Review: Secret in Their Eyes
PLOT: A special investigator (Chiwetel Ejiofor) spends twelve years investigating the murder of his partner's (Julia Roberts) daughter while struggling with unrequited feelings for his boss (Nicole Kidman).
REVIEW: Hollywood never seems to tire of remakes. For every THE DEPARTED there's a whole bunch of bad ones like Spike Lee's OLDBOY and now Billy Ray's SECRET IN THEIR EYES. The original took home a well-deserved “best foreign film” Oscar a few years ago, but whatever style and substance Juan José Campanella's movie had is utterly absent from this atrocious new take on the material. Transferring the Peron-era Argentinian setting of the original to post-9/11 L.A might not have been a bad idea if only Ray approached the film with any kind of originality at all. Instead, this plays out like a really bad episode of Homeland, and is sure make a quick exit at theaters nationwide.
That's a shame as there's a lot of talent here. Chiwetel Ejiofor is the real-deal as a leading man, but his intensity is wasted in a by-the-numbers part. His dogged investigator is a far-cry from the more sophisticated, cerebral one played by Argentinian superstar Ricardo Darin in the original. Instead, Ejifor's FBI agent must be the worst on-screen cop in years, with him freely punching-out suspects and at one point even ludicrously strangling a colleague who he's convinced is holding-out on him. It's almost hysterical how bad he is.
Nicole Kidman, as the object of his undying devotion, doesn't fare any better. She's supposed to be a sophisticated D.A but all she does is pout and make eyes at Ejiofor while letting him break whatever rules he wants in the investigation. Kidman's a puzzling actress in that sometimes she's so good (RABBIT HOLE) but here's she's incredibly stiff and un-engaged.
Of all of them, Julia Roberts comes off the best, maybe due to the fact that she's the only one who didn't have an equivalent part in the original. Outside of the setting, the big twist is that instead of an anonymous girl, the victim here is Roberts' teenage daughter, which is an intriguing twist but one that doesn't pay off outside of one admittedly powerful scene where she discovers her daughter's corpse.

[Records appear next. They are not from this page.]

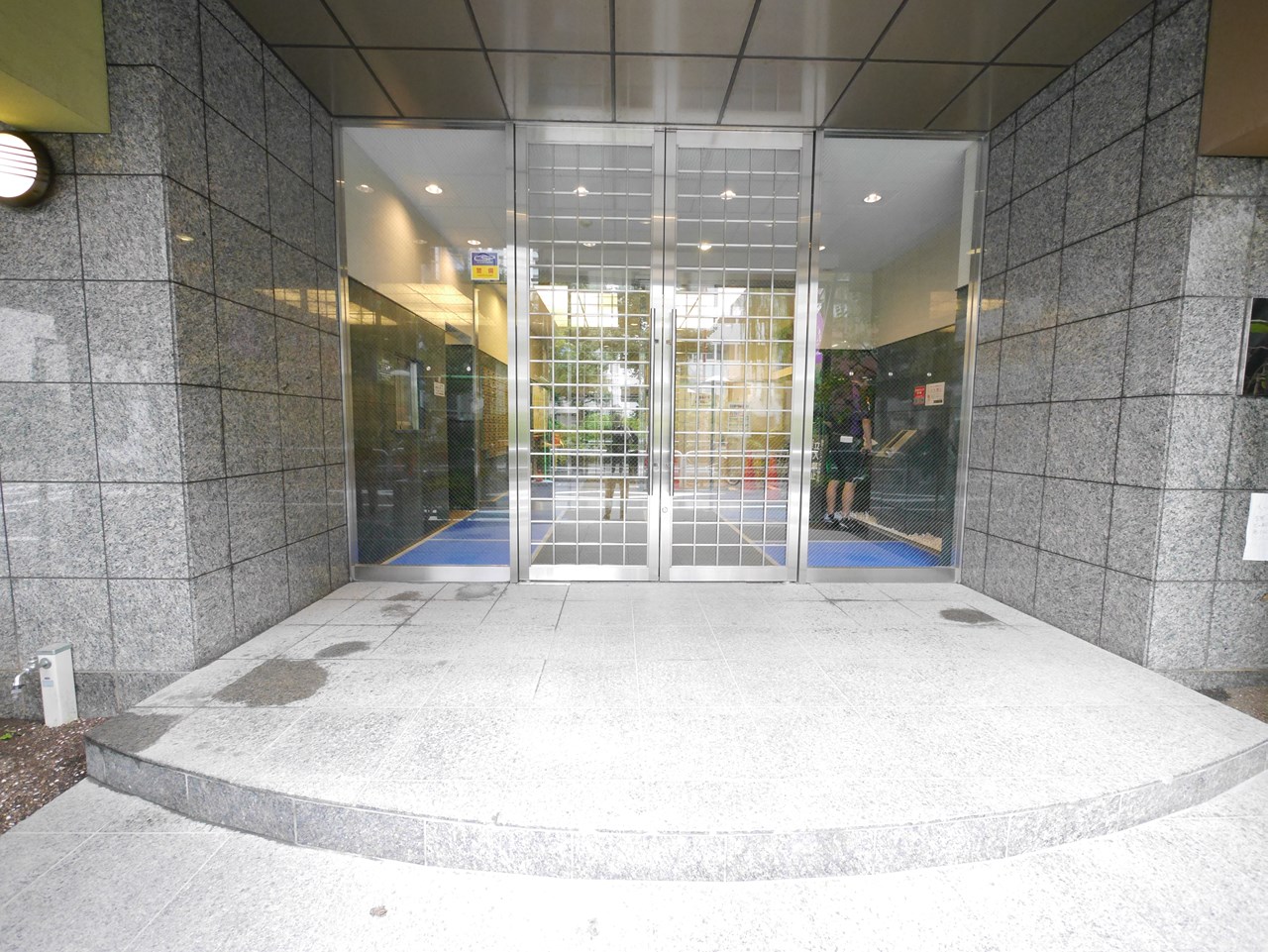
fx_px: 513
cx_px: 634
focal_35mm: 14
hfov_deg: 102.0
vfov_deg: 85.7
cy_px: 476
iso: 1600
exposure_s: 1/60
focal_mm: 7
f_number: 4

One really confusing thing about Ray's film is the way it crisscrossed between the eras, with none of the leads looking like they've aged at all over the twelve years – maybe partly due to their vanity. Ejiofor has some salt and pepper in his temples while Roberts simply avoids make-up to show she's grieving. Kidman looks exactly the same except in the scenes where she's young, she wears her hair in a ponytail. At times I was unsure if I was watching a present-day segment or a flashback, which is inconvenient for a thriller.

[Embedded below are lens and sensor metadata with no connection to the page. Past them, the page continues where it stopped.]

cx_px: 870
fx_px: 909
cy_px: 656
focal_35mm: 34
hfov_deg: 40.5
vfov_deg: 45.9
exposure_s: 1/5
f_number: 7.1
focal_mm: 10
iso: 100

Ray does try to ape some of the more famous scenes from the original, with the helicopter shot of the soccer stadium replaced here by a similar shot of a baseball stadium. He didn't really need to bother with this as the rest of the film departs from the original in such goofy ways it's a prime example of how badly mangled a movie like the original can end up after going through the Hollywood machine.
While in some ways it's fascinating to see how yet another remake could go so badly awry, considering all the good actors involved, this messy film is more depressing than anything as it's a waste of major resources. Hollywood seems to have forgotten how to make good, classy thrillers that aren't based on pre-existing material, and nowhere is that more evident than here.